■ **Given data**:
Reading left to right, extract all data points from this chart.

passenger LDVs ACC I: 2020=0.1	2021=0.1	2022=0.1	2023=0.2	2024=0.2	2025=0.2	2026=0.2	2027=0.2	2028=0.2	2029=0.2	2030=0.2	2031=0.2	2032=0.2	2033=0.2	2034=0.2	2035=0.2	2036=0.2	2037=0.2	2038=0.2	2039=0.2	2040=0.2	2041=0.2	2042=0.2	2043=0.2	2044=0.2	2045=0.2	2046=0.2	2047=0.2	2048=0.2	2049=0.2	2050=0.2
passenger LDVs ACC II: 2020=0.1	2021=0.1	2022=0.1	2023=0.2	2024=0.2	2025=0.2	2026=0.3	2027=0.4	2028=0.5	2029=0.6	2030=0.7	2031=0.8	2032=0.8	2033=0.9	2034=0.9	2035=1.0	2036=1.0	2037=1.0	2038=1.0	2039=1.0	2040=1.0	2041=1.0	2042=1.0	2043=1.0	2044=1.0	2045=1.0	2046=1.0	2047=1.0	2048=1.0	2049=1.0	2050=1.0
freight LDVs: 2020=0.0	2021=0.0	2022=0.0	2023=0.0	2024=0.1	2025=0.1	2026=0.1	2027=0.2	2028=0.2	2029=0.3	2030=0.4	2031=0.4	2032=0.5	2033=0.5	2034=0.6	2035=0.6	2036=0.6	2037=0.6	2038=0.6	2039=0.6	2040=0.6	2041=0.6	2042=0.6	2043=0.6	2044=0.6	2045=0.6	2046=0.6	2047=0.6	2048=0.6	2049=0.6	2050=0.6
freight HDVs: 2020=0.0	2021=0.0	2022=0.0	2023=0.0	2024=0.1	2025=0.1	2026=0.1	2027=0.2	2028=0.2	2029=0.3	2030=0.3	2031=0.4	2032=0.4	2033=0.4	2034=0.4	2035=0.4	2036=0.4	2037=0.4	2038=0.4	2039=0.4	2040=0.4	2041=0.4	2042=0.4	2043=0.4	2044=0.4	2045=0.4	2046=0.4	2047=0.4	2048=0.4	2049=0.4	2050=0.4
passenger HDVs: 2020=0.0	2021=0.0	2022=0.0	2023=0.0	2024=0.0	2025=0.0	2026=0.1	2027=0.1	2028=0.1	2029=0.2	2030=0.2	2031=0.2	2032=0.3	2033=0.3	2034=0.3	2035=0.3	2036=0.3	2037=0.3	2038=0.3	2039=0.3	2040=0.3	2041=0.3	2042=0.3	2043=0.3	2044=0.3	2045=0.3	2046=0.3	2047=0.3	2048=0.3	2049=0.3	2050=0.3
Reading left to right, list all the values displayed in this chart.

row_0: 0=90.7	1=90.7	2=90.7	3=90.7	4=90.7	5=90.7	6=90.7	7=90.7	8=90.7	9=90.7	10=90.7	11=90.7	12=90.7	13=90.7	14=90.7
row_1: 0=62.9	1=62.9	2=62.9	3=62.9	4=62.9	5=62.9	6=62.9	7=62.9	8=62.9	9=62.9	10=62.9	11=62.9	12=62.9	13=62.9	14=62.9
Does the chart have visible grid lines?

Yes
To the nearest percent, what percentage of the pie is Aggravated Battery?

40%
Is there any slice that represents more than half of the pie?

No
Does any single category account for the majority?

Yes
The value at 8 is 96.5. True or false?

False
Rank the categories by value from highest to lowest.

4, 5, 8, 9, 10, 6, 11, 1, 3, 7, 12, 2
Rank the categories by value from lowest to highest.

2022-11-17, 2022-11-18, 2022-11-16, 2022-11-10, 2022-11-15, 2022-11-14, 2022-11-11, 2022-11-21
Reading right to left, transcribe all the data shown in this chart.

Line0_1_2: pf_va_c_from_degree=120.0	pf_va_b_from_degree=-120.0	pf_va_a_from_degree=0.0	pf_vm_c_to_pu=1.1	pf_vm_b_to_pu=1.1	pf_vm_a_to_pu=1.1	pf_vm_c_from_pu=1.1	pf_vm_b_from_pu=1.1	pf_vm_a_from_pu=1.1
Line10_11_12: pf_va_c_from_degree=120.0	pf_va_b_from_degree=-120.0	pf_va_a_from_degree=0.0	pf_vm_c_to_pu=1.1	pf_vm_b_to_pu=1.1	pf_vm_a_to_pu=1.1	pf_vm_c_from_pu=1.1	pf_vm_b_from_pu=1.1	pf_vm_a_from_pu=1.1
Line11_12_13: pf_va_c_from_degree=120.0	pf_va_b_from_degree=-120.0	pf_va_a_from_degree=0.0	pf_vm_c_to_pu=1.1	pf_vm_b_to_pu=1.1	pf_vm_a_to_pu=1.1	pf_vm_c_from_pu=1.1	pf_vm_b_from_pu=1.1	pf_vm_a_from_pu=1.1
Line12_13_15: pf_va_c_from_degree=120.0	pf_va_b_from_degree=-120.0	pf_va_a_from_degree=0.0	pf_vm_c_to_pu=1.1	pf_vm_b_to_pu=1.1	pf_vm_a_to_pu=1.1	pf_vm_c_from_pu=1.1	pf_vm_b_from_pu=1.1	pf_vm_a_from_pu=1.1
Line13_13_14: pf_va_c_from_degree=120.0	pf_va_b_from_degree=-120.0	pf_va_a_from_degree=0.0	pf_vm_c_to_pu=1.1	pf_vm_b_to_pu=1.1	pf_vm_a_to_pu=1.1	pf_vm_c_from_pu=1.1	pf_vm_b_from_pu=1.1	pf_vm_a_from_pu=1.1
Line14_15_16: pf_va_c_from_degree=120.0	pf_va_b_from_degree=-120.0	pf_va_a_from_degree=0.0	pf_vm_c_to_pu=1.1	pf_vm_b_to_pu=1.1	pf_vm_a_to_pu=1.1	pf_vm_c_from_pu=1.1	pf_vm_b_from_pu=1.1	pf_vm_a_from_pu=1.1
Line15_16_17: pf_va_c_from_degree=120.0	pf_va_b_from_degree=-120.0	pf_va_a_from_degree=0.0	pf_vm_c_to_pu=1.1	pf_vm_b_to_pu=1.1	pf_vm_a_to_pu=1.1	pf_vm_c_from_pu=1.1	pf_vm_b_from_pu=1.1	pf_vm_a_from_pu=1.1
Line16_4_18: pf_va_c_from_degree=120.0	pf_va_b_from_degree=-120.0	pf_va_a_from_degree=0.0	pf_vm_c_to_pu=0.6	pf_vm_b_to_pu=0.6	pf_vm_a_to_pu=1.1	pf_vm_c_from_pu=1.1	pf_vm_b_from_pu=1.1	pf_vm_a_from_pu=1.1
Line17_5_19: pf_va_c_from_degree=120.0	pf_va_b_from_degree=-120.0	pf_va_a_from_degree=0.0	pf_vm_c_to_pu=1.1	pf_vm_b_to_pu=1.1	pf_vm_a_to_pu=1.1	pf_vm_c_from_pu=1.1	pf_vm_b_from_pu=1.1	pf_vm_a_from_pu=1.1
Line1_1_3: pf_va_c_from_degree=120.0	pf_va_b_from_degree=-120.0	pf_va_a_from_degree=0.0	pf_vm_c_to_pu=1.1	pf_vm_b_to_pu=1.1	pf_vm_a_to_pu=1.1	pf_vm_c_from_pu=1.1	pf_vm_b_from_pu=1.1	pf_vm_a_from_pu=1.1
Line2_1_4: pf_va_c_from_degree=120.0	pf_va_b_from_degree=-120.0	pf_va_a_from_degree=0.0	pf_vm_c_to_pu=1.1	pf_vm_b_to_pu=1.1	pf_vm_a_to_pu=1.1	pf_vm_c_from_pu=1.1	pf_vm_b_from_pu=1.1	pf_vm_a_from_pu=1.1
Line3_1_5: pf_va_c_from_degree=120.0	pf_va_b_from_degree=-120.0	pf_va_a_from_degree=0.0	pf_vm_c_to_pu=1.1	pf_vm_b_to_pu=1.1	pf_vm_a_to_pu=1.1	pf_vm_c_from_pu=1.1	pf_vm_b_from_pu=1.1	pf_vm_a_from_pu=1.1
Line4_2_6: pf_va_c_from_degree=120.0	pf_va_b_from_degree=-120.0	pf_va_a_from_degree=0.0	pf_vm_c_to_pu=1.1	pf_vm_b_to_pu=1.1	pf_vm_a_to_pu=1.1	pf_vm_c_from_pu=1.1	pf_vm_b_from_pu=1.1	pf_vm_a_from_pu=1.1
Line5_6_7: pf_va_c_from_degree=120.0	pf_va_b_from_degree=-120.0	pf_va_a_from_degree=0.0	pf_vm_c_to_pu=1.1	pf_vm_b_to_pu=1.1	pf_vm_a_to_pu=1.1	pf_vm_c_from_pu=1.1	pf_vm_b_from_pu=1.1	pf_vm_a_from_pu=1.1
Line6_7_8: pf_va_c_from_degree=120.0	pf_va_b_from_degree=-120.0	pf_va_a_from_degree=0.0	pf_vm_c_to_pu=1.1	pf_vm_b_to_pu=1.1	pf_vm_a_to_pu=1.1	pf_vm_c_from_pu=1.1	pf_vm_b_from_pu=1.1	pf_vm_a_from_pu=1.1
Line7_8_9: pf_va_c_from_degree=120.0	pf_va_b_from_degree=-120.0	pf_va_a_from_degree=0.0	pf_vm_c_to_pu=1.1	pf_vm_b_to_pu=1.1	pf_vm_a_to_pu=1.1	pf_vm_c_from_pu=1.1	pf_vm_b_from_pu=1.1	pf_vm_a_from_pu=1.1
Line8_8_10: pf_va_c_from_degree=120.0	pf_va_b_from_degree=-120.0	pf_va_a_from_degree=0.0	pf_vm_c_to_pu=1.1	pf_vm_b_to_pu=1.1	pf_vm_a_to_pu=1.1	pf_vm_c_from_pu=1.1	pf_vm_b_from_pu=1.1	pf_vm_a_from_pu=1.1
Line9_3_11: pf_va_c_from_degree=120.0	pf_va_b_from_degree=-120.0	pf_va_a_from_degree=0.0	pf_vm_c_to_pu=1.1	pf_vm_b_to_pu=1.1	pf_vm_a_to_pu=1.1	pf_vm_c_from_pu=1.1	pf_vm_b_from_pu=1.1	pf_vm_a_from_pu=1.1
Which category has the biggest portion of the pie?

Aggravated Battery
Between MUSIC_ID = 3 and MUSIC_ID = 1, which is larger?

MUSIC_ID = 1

■ **What you should do**: Which lines in the records contain the string "chart"? Return every one of them, treating uppercase and lowercase as different.

■ **Exercise solution**:
Reading left to right, extract all data points from this chart.
Reading left to right, list all the values displayed in this chart.
Does the chart have visible grid lines?
Reading right to left, transcribe all the data shown in this chart.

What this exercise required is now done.